*** Supplied information ***

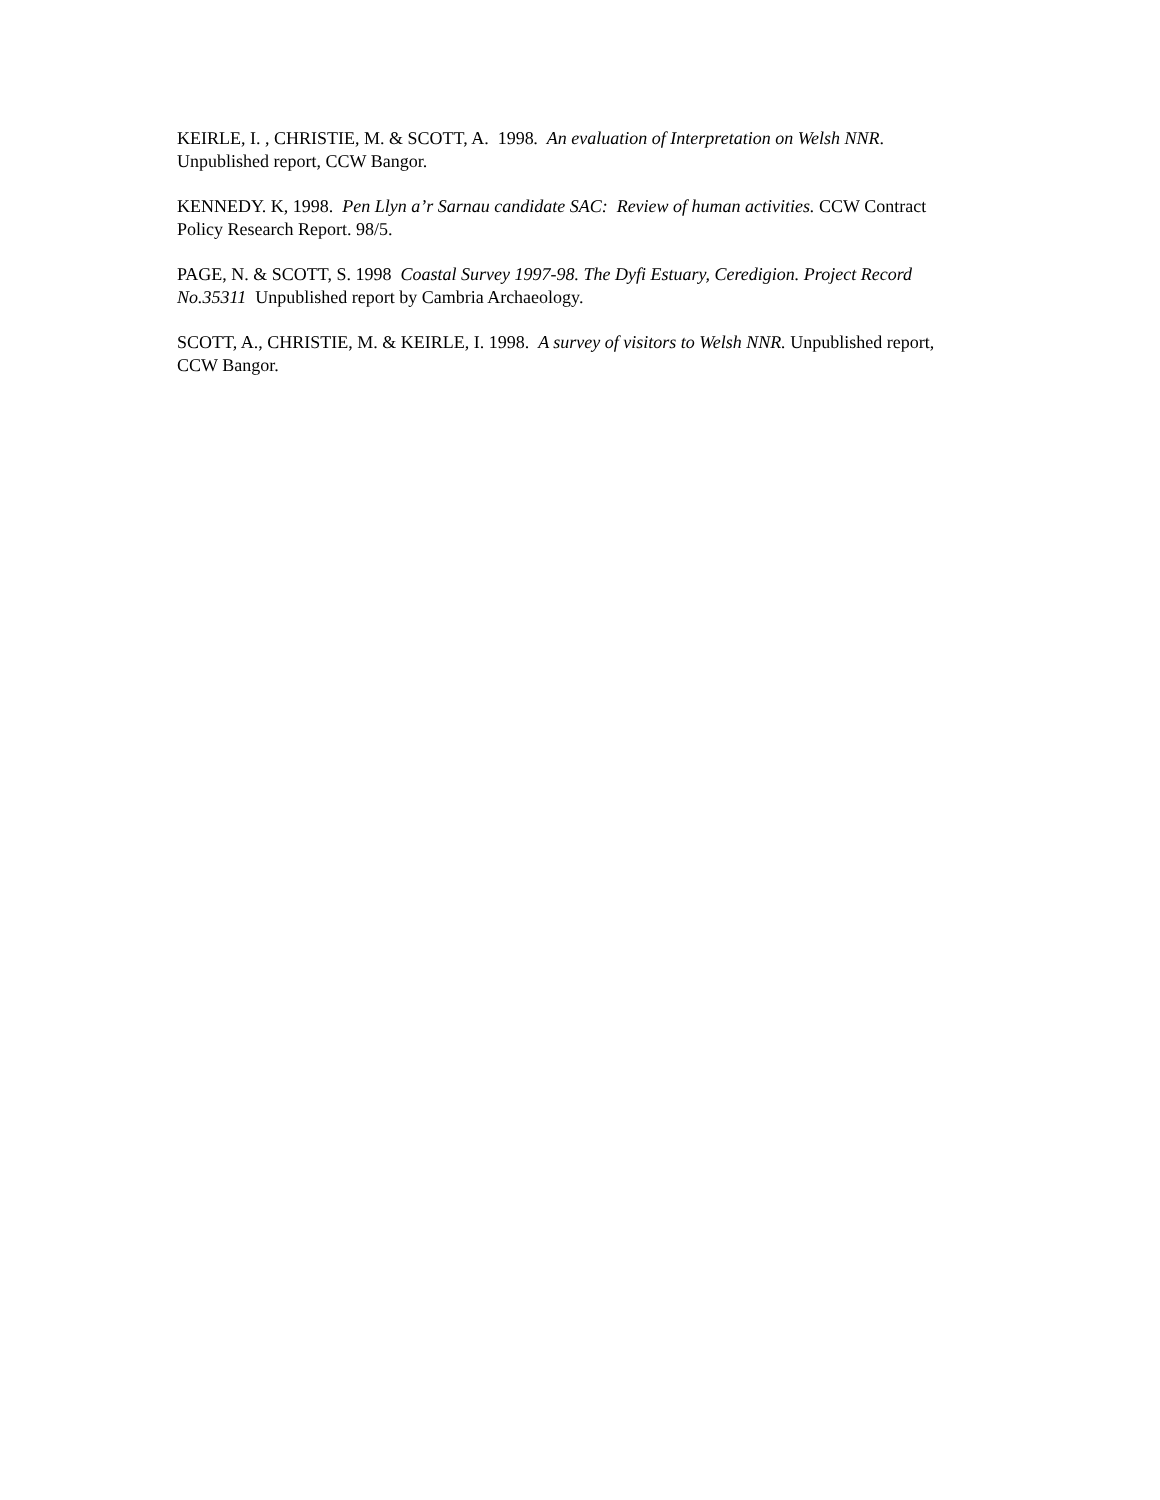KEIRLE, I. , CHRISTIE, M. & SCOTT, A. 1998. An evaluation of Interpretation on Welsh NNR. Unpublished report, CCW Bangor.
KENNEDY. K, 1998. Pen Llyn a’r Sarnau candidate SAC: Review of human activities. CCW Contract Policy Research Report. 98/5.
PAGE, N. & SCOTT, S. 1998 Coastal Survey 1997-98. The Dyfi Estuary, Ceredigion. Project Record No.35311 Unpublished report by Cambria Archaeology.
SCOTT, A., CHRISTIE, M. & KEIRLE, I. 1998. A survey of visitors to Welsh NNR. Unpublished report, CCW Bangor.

***

* **Required action**
Return exactly the lines of the listing that run from the one containing "PAGE, N. & SCOTT, S." through the last, and no others.

* **Output for this task**
PAGE, N. & SCOTT, S. 1998 Coastal Survey 1997-98. The Dyfi Estuary, Ceredigion. Project Record No.35311 Unpublished report by Cambria Archaeology.
SCOTT, A., CHRISTIE, M. & KEIRLE, I. 1998. A survey of visitors to Welsh NNR. Unpublished report, CCW Bangor.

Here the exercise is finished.